I know my parents and their intentions; they don't blame me for being abused or traumatized. Both of them have had very long careers in the field of education, and especially my mom knows a lot about kids abusing each other at school. She knows it's never the victim's fault or responsibility, especially if they are already being neglected by those who are supposed to be there for their protection.
No, my parents aren't telling me that it was my fault for not talking about it more and therefore letting the abuse continue unchecked. They're telling me that they feel guilty for not being informed enough on their child's safety and well-being. And I understand that guilt, they have the right to feel that way, even if I don't necessarily blame them.
Because the truth is that they just could have never known the true extent of the abuse – it was impossible. Because even I myself was not aware of it when it was happening in real time.
As I have grown older, I've found some old journals I used to keep as an elementary student. In a few entries, there are vague descriptions of the kind of violence I was subjected to, but one thing sticks out to me in all of the journal entries: the overwhelming downplaying of the severity of the situation.
I thought this was merely a reflection of my character as a young child; it's not that serious, I can handle this just alright! But something that I have later discovered is that dissociation causes you to block out traumatic events, to the point that you forget about them for a very long time, until your brain is able to deal with them and they come rushing all over you at once.

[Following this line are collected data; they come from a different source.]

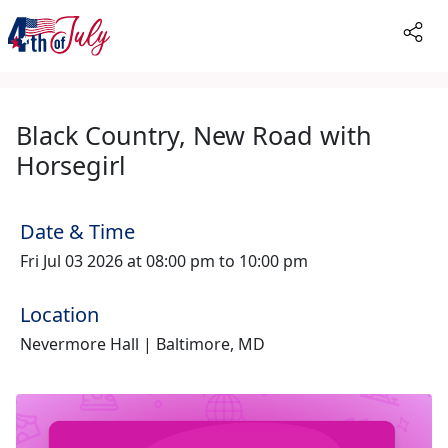
Black Country, New Road with
Horsegirl
Date & Time
Fri Jul 03 2026 at 08:00 pm to 10:00 pm
Location
Nevermore Hall | Baltimore, MD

For the longest time, I had the following interpretation of the extent of my trauma: the abuse started when I went to school as a first-grade student, ended for a brief moment, until it started up again in fourth grade. This continued on until the seventh grade, which is when the whole thing came to a screeching halt, and I was free. This is not the reality, though. In actuality, the abuse started way before I was an elementary student, all the way back in kindergarten. There were some time windows when the abuse was not as bad, but it never fully stopped. The daily abuse lasted at least an entire decade, from the very early years of my childhood until mid-teens. And even after that, I have never been freed of the cycle of violence: newest instances happened just a a few months ago.
But why am I remembering all of this just now? The more I think back on my childhood, the more apparent it becomes to me why I thought the situation was never as dire as it actually was: I was blocking out the majority of the abuse to protect myself.

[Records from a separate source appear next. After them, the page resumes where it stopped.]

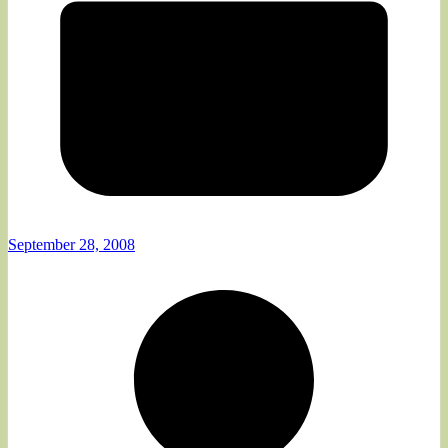
September 28, 2008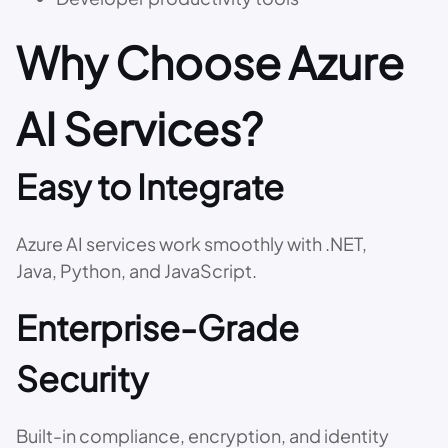
Why Choose Azure
AI Services?
Easy to Integrate
Azure AI services work smoothly with .NET,
Java, Python, and JavaScript.
Enterprise-Grade
Security
Built-in compliance, encryption, and identity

The brain of a child is too underdeveloped to process traumatic events. For this reason, children who are abused in their childhoods experience dissociation that disconnects them from the horrifying reality they're living in in order to protect the brain. When dissociation becomes a constant state of mind, it leads to chronic amnesia, lasting from anything between days to years.
The multiple layers of dissociation were protecting me, blocking out the worst of the daily abuse, making me forget. So really, there was nothing to tell my parents. I had forgotten about it all before I got back home.